Trust is hard to earn when lost

If I did not know better I would have sworn I was being punked. The news is simply unbelievable. Old people say that when you make your bed up hard you have to sleep in it hard. When a new government is striving to distinguish itself from its predecessors in office, a good starting point is to NOT do all the dumb things that they did. Especially if you were opposed to those things.

There is something unseemly about a government laying off people who are desperate for a job and then coming behind and raising it’s own salaries. The message this sends to the people is, “me first you last.” However justified a salary increase might be, it is still feathering your own nest, and the FNM did not run on the message of “downsize the staff and upsize our own salaries.”

Tough decisions cause goodwill and political capital to be eroded. That is to be expected. A new government should spend it’s political capital on the tough decisions that matter most to the broader population.

Additionally, the prime minister’s words MUST mean something. It was not long ago that Bahamians came to love and respect a certain prime minister, who said “I say what I mean and I mean what I say.” Say what you want about HAI, but his words meant something.

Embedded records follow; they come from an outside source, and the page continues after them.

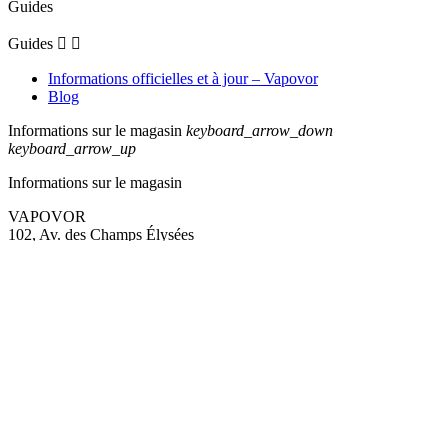
Guides
Guides


Informations officielles et à jour – Vapovor
Blog
Informations sur le magasin
keyboard_arrow_down
keyboard_arrow_up
Informations sur le magasin
VAPOVOR
102, Av. des Champs Élysées
75008 Paris
France
Appelez-nous :
+33 (0)1 82 83 23 25
VENTE INTERDITE AUX MINEURS
Êtes-vous majeur ?
Non
Oui
La nicotine contenue dans certains produits crée une forte
dépendance. Vente interdite aux mineurs. L’usage par les non-
fumeurs n’est pas recommandé. Grossesse, allaitement ou pathologie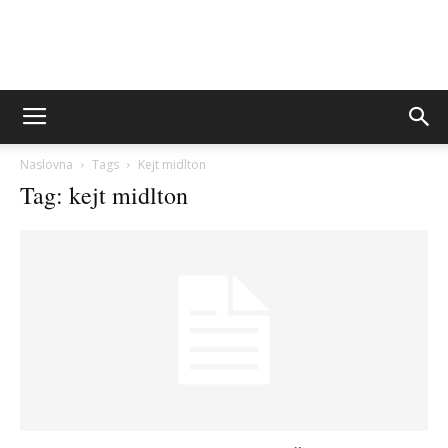
Sito&Rešeto
Naslovna
Tags
Kejt midlton
Tag: kejt midlton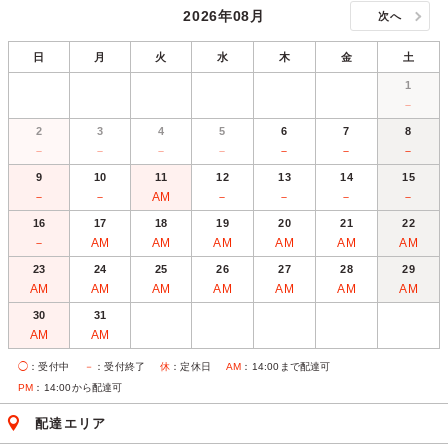
2026年08月
次へ
日
月
火
水
木
金
土
1
－
2
3
4
5
6
7
8
－
－
－
－
－
－
－
9
10
11
12
13
14
15
－
－
AM
－
－
－
－
16
17
18
19
20
21
22
－
AM
AM
AM
AM
AM
AM
23
24
25
26
27
28
29
AM
AM
AM
AM
AM
AM
AM
30
31
AM
AM
◯
：受付中
－
：受付終了
休
：定休日
AM
：14:00まで配達可
PM
：14:00から配達可
配達エリア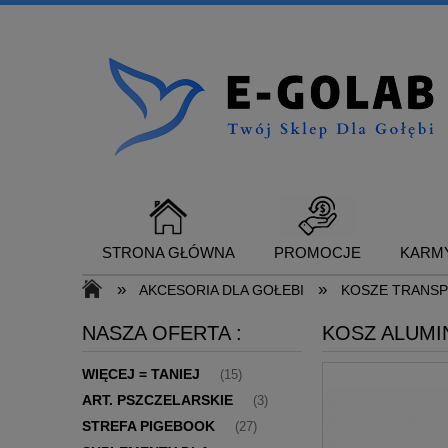
STRONA GŁÓWNA
PROMOCJE
KARMY
»
»
AKCESORIA DLA GOŁEBI
KOSZE TRANSP
NASZA OFERTA :
KOSZ ALUMI
SUPLEMENTY DLA GOŁĘBI
KONTAKT
WIĘCEJ = TANIEJ
(15)
ART. PSZCZELARSKIE
(3)
STREFA PIGEBOOK
(27)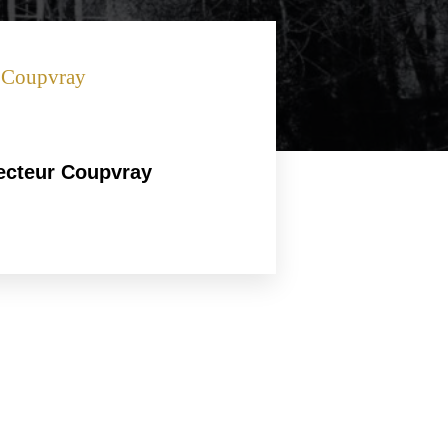
n Coupvray
ecteur Coupvray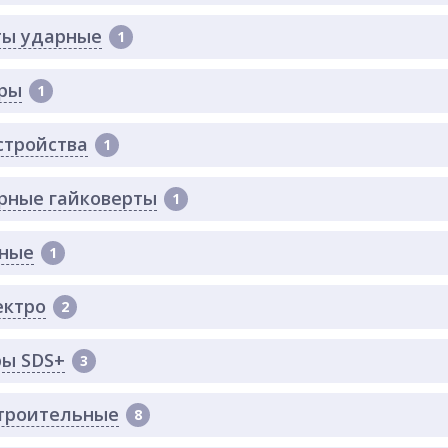
ы ударные
1
ры
1
стройства
1
рные гайковерты
1
ные
1
ектро
2
ы SDS+
3
троительные
8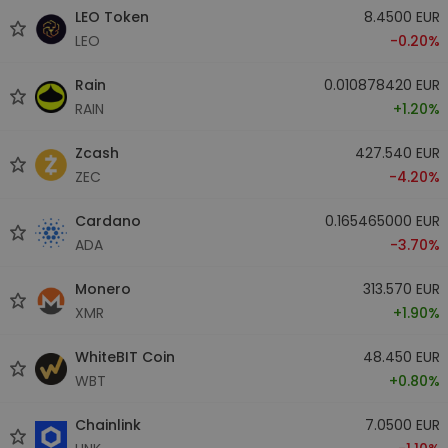
LEO Token
8.4500 EUR
LEO
-0.20%
Rain
0.010878420 EUR
RAIN
+1.20%
Zcash
427.540 EUR
ZEC
-4.20%
Cardano
0.165465000 EUR
ADA
-3.70%
Monero
313.570 EUR
XMR
+1.90%
WhiteBIT Coin
48.450 EUR
WBT
+0.80%
Chainlink
7.0500 EUR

Considering the current prime minister’s own words on the matter of salary increases ... while in opposition ... it really does become a matter of trust. And once lost, TRUST is tough to earn back.
That trust that the FNM would be “distinctly different” is being eroded. Time for a gut check. It is indeed sad to see some of the Prime Minister’s most vocal supporters (on this medium) so blithely dismiss him as being just like his predecessor and every other politician. How unfortunate.

But perhaps the most unkindest cut of all ... for the new government ... might be the price it will pay for making a u turn on the resounding NO vote in the last referendum. Something clearly got lost in translation. The government clearly gets to determine that the No No No No votes were purely anti PLP votes, and they had nothing to do with the FNM. That is a huge gamble. Perry Christie placed the same bet, when he turned his back on the eloquently expressed will of the referendum voters. They said Hell No. Mr. Christie said Hell Yes.

Prime Minister Minnis, sometimes it ain’t what you do, but HOW. Nevertheless, if ... as Clint Eastwood would say ... you’re feeling lucky today, then go ahead, place your bets. (And make no plan for the pension money). Just saying.